**WORK TASK:**
Copy out the rows, starting at the first one and ending at the line that contains "geht Harry Bosch", with "Dansk krone" swapped for "Danish krone" and everything else unchanged.

——

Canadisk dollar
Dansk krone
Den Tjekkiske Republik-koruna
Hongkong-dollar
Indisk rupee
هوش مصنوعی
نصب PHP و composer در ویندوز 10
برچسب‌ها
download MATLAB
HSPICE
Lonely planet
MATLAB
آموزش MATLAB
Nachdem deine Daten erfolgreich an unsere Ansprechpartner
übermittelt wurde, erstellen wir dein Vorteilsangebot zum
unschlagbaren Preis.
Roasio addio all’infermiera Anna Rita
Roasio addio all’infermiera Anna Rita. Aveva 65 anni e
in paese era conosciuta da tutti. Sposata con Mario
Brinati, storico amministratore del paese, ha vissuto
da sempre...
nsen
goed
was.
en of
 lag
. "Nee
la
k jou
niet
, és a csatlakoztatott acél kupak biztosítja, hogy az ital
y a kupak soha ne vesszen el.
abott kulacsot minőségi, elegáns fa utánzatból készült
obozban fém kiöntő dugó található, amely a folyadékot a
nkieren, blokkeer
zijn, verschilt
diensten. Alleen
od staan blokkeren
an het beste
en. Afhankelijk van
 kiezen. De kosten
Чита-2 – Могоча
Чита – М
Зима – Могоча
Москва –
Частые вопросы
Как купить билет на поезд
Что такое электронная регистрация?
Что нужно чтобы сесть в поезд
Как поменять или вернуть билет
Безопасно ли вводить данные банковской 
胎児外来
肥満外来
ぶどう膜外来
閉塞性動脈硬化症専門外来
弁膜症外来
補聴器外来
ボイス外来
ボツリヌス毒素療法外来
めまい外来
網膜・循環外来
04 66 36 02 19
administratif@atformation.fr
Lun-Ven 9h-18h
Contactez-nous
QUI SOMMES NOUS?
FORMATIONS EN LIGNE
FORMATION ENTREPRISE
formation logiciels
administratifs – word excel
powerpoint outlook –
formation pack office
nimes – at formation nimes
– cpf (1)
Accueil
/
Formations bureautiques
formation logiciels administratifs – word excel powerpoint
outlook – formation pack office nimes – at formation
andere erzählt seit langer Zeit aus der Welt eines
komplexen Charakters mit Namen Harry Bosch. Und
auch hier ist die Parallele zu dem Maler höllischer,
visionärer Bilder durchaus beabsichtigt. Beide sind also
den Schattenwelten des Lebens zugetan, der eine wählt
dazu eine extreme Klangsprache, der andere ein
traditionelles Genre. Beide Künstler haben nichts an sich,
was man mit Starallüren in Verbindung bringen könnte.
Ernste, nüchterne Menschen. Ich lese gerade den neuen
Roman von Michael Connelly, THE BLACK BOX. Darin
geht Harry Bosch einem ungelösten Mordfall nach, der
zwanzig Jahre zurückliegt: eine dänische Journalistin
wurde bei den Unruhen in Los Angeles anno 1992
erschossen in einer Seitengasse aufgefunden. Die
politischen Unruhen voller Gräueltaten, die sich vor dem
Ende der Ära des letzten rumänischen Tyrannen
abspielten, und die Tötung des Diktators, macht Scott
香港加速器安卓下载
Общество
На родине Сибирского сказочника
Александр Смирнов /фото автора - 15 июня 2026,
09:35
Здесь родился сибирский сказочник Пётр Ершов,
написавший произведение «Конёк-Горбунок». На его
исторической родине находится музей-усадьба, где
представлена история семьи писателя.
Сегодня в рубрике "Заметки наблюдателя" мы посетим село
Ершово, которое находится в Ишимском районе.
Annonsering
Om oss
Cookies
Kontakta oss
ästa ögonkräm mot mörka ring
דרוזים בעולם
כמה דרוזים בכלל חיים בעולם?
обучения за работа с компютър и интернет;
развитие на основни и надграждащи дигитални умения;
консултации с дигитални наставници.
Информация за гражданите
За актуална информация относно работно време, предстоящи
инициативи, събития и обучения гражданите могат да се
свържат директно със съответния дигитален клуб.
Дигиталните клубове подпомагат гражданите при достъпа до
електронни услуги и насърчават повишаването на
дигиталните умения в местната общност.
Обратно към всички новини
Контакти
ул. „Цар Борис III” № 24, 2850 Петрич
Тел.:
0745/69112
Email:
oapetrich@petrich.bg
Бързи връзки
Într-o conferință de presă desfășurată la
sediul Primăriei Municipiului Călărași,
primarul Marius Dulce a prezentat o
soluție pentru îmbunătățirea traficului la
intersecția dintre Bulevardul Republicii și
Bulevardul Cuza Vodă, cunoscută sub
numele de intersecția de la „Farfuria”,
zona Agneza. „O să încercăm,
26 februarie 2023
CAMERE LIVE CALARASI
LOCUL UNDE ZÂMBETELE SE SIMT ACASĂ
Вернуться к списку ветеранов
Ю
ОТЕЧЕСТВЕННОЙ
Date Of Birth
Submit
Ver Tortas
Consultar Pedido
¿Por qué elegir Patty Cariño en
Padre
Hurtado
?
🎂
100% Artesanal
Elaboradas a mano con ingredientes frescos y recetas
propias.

——

**COMPLETED TASK:**
Canadisk dollar
Danish krone
Den Tjekkiske Republik-koruna
Hongkong-dollar
Indisk rupee
هوش مصنوعی
نصب PHP و composer در ویندوز 10
برچسب‌ها
download MATLAB
HSPICE
Lonely planet
MATLAB
آموزش MATLAB
Nachdem deine Daten erfolgreich an unsere Ansprechpartner
übermittelt wurde, erstellen wir dein Vorteilsangebot zum
unschlagbaren Preis.
Roasio addio all’infermiera Anna Rita
Roasio addio all’infermiera Anna Rita. Aveva 65 anni e
in paese era conosciuta da tutti. Sposata con Mario
Brinati, storico amministratore del paese, ha vissuto
da sempre...
nsen
goed
was.
en of
 lag
. "Nee
la
k jou
niet
, és a csatlakoztatott acél kupak biztosítja, hogy az ital
y a kupak soha ne vesszen el.
abott kulacsot minőségi, elegáns fa utánzatból készült
obozban fém kiöntő dugó található, amely a folyadékot a
nkieren, blokkeer
zijn, verschilt
diensten. Alleen
od staan blokkeren
an het beste
en. Afhankelijk van
 kiezen. De kosten
Чита-2 – Могоча
Чита – М
Зима – Могоча
Москва –
Частые вопросы
Как купить билет на поезд
Что такое электронная регистрация?
Что нужно чтобы сесть в поезд
Как поменять или вернуть билет
Безопасно ли вводить данные банковской 
胎児外来
肥満外来
ぶどう膜外来
閉塞性動脈硬化症専門外来
弁膜症外来
補聴器外来
ボイス外来
ボツリヌス毒素療法外来
めまい外来
網膜・循環外来
04 66 36 02 19
administratif@atformation.fr
Lun-Ven 9h-18h
Contactez-nous
QUI SOMMES NOUS?
FORMATIONS EN LIGNE
FORMATION ENTREPRISE
formation logiciels
administratifs – word excel
powerpoint outlook –
formation pack office
nimes – at formation nimes
– cpf (1)
Accueil
/
Formations bureautiques
formation logiciels administratifs – word excel powerpoint
outlook – formation pack office nimes – at formation
andere erzählt seit langer Zeit aus der Welt eines
komplexen Charakters mit Namen Harry Bosch. Und
auch hier ist die Parallele zu dem Maler höllischer,
visionärer Bilder durchaus beabsichtigt. Beide sind also
den Schattenwelten des Lebens zugetan, der eine wählt
dazu eine extreme Klangsprache, der andere ein
traditionelles Genre. Beide Künstler haben nichts an sich,
was man mit Starallüren in Verbindung bringen könnte.
Ernste, nüchterne Menschen. Ich lese gerade den neuen
Roman von Michael Connelly, THE BLACK BOX. Darin
geht Harry Bosch einem ungelösten Mordfall nach, der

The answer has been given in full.